Dziewczyna zaczęła zmierzać w jego kierunku.
- Przestań łgać! - krzyknęła. Rei zauważył, że jej oczy są pełne łez,
jednak ta walczyła z nimi nie dając im ściec po policzkach. Mogła przez
to mieć rozmazany cały obraz. Była zrozpaczona i wściekła. Rei poczuł
się okropnie, na myśl od razu przyszedł mu jego ojciec, który to
zdradzał matkę przy każdej napotkanej okazji. Wziął za pewnik, że to
kolejna ofiara jego chorej żądzy.
- No przyjrzyj się mi! Może po prostu pomyliłaś mnie z moim ojcem! On
jest handlarzem, sprowadza różne towary... jedwab... imbir? -
dziewczyna była coraz bliżej, przyszło mu grać na zwłokę, zaczął
wykonywać dziwne ruchy rękoma jakby wskazywał towary. -jedwab? Jedwab?
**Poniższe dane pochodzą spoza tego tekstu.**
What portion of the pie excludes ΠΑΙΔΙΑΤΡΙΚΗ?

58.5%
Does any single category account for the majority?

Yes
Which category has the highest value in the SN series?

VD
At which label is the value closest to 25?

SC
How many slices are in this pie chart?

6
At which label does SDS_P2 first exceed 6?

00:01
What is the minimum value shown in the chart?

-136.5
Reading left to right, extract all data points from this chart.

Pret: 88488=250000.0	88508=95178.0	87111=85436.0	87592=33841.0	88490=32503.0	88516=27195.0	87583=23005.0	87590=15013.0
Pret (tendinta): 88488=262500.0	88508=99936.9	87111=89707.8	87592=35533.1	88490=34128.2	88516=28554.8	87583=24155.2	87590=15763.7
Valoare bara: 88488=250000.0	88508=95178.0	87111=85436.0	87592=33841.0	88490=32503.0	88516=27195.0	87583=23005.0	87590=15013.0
Kurkuma? - Nagle dziewczyna zatrzymała się tuż przed nim zastygając na
moment.
- Zaraz... to nie... przepraszam... pomyliłam cię z kimś - mówiła
przez łzy, które ściekły po rumianych policzkach kobiety. Była już o dwa
kroki od Rei'a, chwilę stała przed nim, coraz więcej łez spływało po
jej policzkach. Białowłosego zaczęło coś zżerać od środka. Może własne
sumienie? Czuł się winny tej sytuacji. Już od małego był wściekły na
ojca, którego nie było w domu, potem gdy już łaskawie wrócił na dłużej,
matka chłopaka dowiedziała się o zdradach swojego męża, czytając jego
korespondencje. Teraz gdy widział dziewczynę, obudził się w nim mały
chłopiec, który chciał zalać się łzami i wypłakać w suknie matki, jednak
nie mógł, co prawda był wrażliwy... jednak nie mógł tego okazywać, taka
rola wiecznego żartownisia. Nie mógł płakać, to on miał osuszać łzy
innych. Podszedł wolno do dziewczyny i lekko poklepał ją po plecach. Ta
jednak bez wahania po prostu się do niego mocno przytuliła i zaczęła
wypłakiwać się w jego szarą koszulę. Rei odwrócił głowę w stronę Flo, ze
spojrzeniem psa, który błaga o pomoc. Ta o dziwo uśmiechnęła się lekko,
chyba rozumiejąc położenie chłopaka. ,,Gdyby teraz tak ponownie uciec
razem... na kawę'' - pomyślał. Wtedy z domu naprzeciwko wybiegła
pulchna kobieta, w średnim wieku. Podbiegła do Reimenth'a i oddzieliła
go od dziewczyny.
- Idź mi stąd ty chuliganie! Zostaw moja córkę łajdaku! - Zaczęła
wrzeszczeć i okładać Rei'a szmatą po białej czuprynie. Wycofał się
szybko, złapał Flo za rękę i pociągnął za sobą w bliżej nieokreślonym
kierunku.
To jak Flo, dasz porwać się na kawę?